> **Instructions for the task**
The entries below should be output exactly as written.
*** Material provided ***
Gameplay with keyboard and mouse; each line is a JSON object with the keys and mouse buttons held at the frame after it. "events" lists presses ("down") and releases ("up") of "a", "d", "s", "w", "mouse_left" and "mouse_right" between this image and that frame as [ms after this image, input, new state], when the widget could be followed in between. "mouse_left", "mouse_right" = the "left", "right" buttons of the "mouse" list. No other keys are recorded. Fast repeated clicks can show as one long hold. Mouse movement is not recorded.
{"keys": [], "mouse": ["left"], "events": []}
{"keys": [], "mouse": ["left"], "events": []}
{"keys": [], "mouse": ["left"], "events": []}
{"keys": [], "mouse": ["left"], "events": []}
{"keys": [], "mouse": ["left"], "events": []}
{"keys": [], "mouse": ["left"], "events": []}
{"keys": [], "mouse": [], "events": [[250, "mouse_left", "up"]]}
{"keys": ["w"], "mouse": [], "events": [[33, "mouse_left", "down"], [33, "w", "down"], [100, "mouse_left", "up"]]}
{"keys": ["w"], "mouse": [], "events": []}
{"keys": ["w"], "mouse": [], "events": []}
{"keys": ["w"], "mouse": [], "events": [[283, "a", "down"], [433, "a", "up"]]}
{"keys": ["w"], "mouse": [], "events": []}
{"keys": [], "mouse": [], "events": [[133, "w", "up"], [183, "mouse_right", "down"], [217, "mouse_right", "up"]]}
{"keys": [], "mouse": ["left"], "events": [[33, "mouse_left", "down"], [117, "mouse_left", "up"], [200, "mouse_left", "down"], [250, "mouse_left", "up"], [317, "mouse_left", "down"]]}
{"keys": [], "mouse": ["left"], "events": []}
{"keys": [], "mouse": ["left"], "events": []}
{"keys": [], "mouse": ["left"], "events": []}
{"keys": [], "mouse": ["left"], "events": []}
*** End of Material provided ***
> **Solution to this exercise**
Gameplay with keyboard and mouse; each line is a JSON object with the keys and mouse buttons held at the frame after it. "events" lists presses ("down") and releases ("up") of "a", "d", "s", "w", "mouse_left" and "mouse_right" between this image and that frame as [ms after this image, input, new state], when the widget could be followed in between. "mouse_left", "mouse_right" = the "left", "right" buttons of the "mouse" list. No other keys are recorded. Fast repeated clicks can show as one long hold. Mouse movement is not recorded.
{"keys": [], "mouse": ["left"], "events": []}
{"keys": [], "mouse": ["left"], "events": []}
{"keys": [], "mouse": ["left"], "events": []}
{"keys": [], "mouse": ["left"], "events": []}
{"keys": [], "mouse": ["left"], "events": []}
{"keys": [], "mouse": ["left"], "events": []}
{"keys": [], "mouse": [], "events": [[250, "mouse_left", "up"]]}
{"keys": ["w"], "mouse": [], "events": [[33, "mouse_left", "down"], [33, "w", "down"], [100, "mouse_left", "up"]]}
{"keys": ["w"], "mouse": [], "events": []}
{"keys": ["w"], "mouse": [], "events": []}
{"keys": ["w"], "mouse": [], "events": [[283, "a", "down"], [433, "a", "up"]]}
{"keys": ["w"], "mouse": [], "events": []}
{"keys": [], "mouse": [], "events": [[133, "w", "up"], [183, "mouse_right", "down"], [217, "mouse_right", "up"]]}
{"keys": [], "mouse": ["left"], "events": [[33, "mouse_left", "down"], [117, "mouse_left", "up"], [200, "mouse_left", "down"], [250, "mouse_left", "up"], [317, "mouse_left", "down"]]}
{"keys": [], "mouse": ["left"], "events": []}
{"keys": [], "mouse": ["left"], "events": []}
{"keys": [], "mouse": ["left"], "events": []}
{"keys": [], "mouse": ["left"], "events": []}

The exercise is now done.